F1| F2| F3 | F4| F5| F6 | F7| F8 | F9 | F10 | F11 | F12
I’ve use color-coded numbers in the scenario above to show a 12 server Front – End Pool and how there could be various user accounts that are a part of a routing group that sits on various servers. For the sake of the conversation, imagine that my routing group where my Skype user account resides sits hypothetically on servers F3, F6, and F8 which are the servers that are colored black.
If I were to reboot nodes F1 and F2 at the same time it wouldn’t have any effect on my Skype account. If I were to reboot nodes F1, F2, and F3 at the same time my routing group wouldn’t be affected (remember, my routing group is marked by the black servers) either. In addition, rebooting servers F1-F3 wouldn’t have any affect of the pool quorum either due to the fact that I would still have 9 out of the 12 nodes available in the quorum which is more than the majority.
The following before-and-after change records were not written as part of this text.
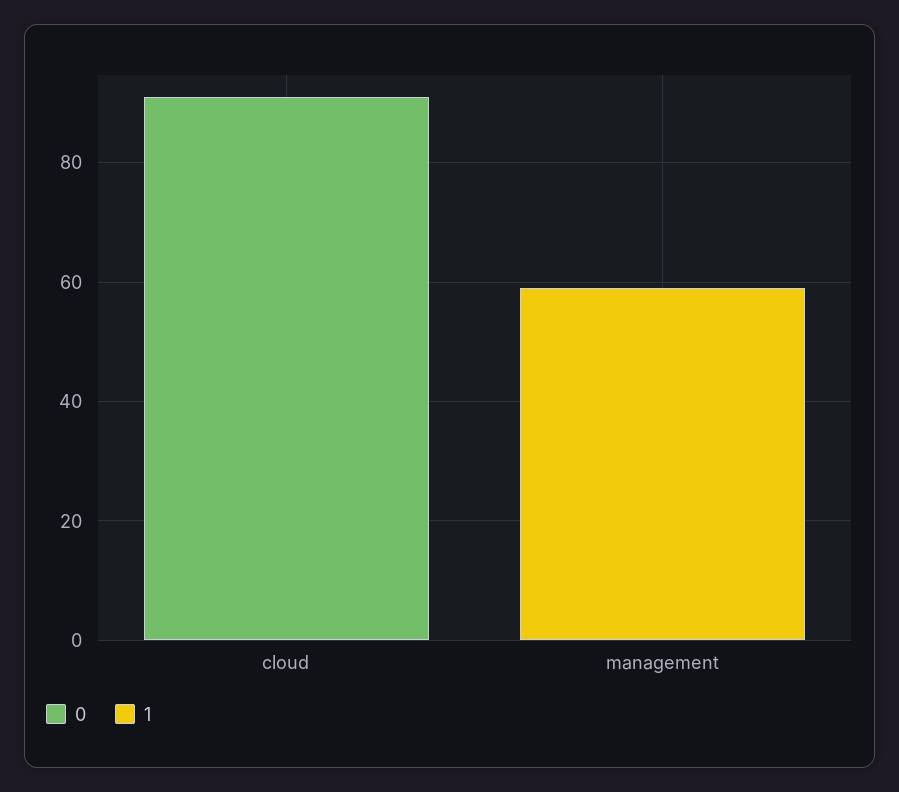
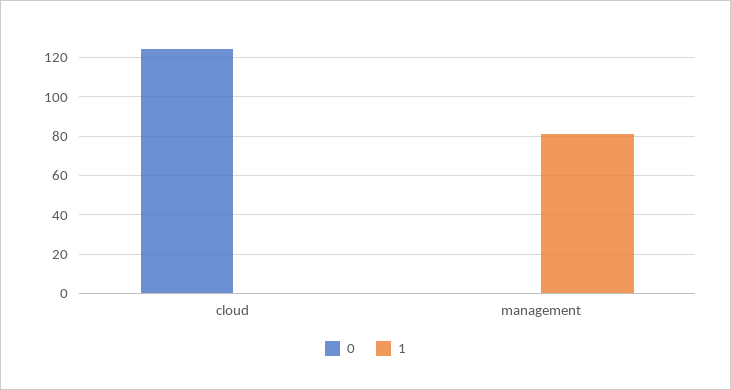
  {
    "0": {
-     "cloud": 90,
+     "cloud": 125,
      "management": 0
    },
    "1": {
      "cloud": 0,
-     "management": 60
+     "management": 80
    }
  }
Rebooting nodes F1, F2, F3, and F4 at the same time would be a risky move. I wouldn’t be affecting the pool quorum due the fact that I still have the majority nodes up and running with 8 out of the 12 nodes up and running. However, by doing this I run the risk of losing routing group quorum for particular Skype accounts which could be assigned to those servers that are rebooted at the same time.
The routing groups in question that I could lose would be the Red routing groups because they sit on nodes F1 and F4, which means the only remaining server node that the Red routing groups has still standing would be on node F9. With the loss of 2 out of 3 replicas a routing group goes into “Limited Functionality” mode and the client is in a degraded state.
Lesson learned from this: We should now understand why Microsoft’s suggested approach is to reboot Skype Front – End servers one at a time to avoid any potential feature functionality loss for Skype users even if it doesn’t impact the Pool quorum itself.